+++ Data for the task

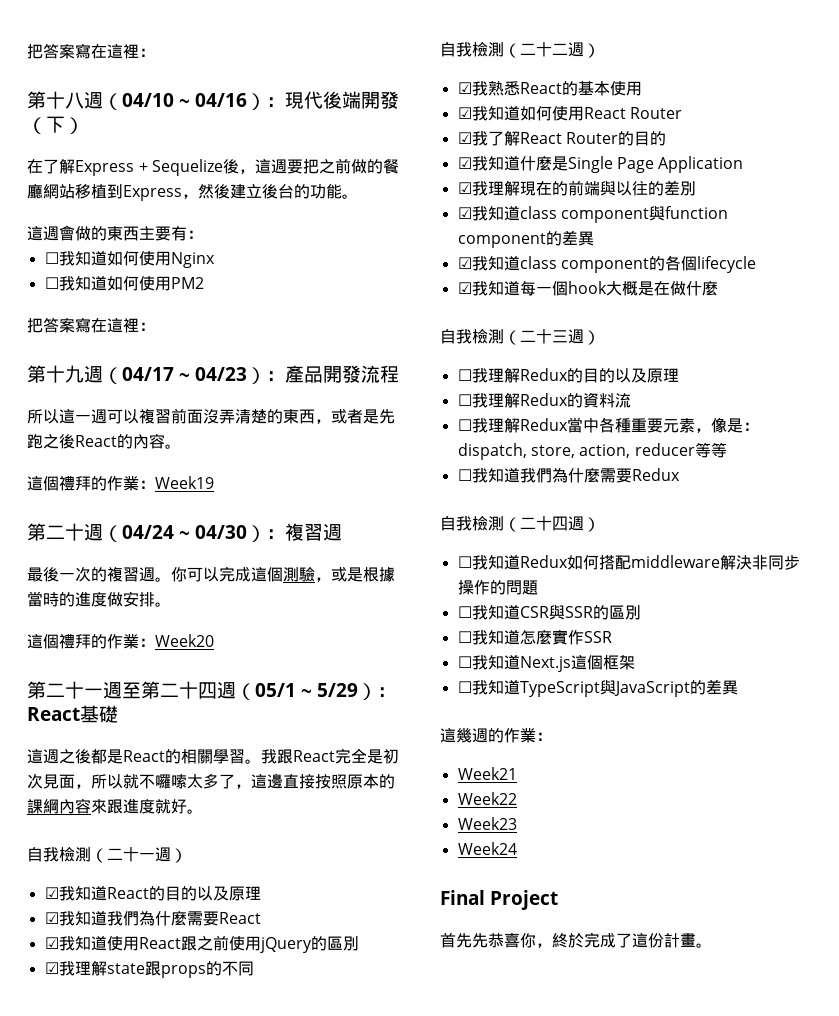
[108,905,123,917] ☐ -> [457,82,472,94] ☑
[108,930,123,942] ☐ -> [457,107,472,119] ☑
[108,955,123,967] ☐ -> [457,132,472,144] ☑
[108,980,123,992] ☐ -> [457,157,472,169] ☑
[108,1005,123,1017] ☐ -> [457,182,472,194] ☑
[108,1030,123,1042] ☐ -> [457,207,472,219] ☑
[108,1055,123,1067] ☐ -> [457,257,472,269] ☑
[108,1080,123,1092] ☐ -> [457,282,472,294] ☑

++++++
+++ Data for the task

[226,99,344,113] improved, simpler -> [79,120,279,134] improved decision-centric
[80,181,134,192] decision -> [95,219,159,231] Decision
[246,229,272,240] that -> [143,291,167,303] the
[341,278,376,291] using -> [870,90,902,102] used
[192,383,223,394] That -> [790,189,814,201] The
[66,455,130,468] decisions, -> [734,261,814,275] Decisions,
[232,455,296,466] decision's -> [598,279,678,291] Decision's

++++++

== Task details ==
Your answer should consist only of the lines above between the line holding "[108,980,123,992] ☐ -> [457,157,472,169] ☑" and the line holding "[108,1080,123,1092] ☐ -> [457,282,472,294] ☑", inclusive, each transcribed exactly.

== Worked solution ==
[108,980,123,992] ☐ -> [457,157,472,169] ☑
[108,1005,123,1017] ☐ -> [457,182,472,194] ☑
[108,1030,123,1042] ☐ -> [457,207,472,219] ☑
[108,1055,123,1067] ☐ -> [457,257,472,269] ☑
[108,1080,123,1092] ☐ -> [457,282,472,294] ☑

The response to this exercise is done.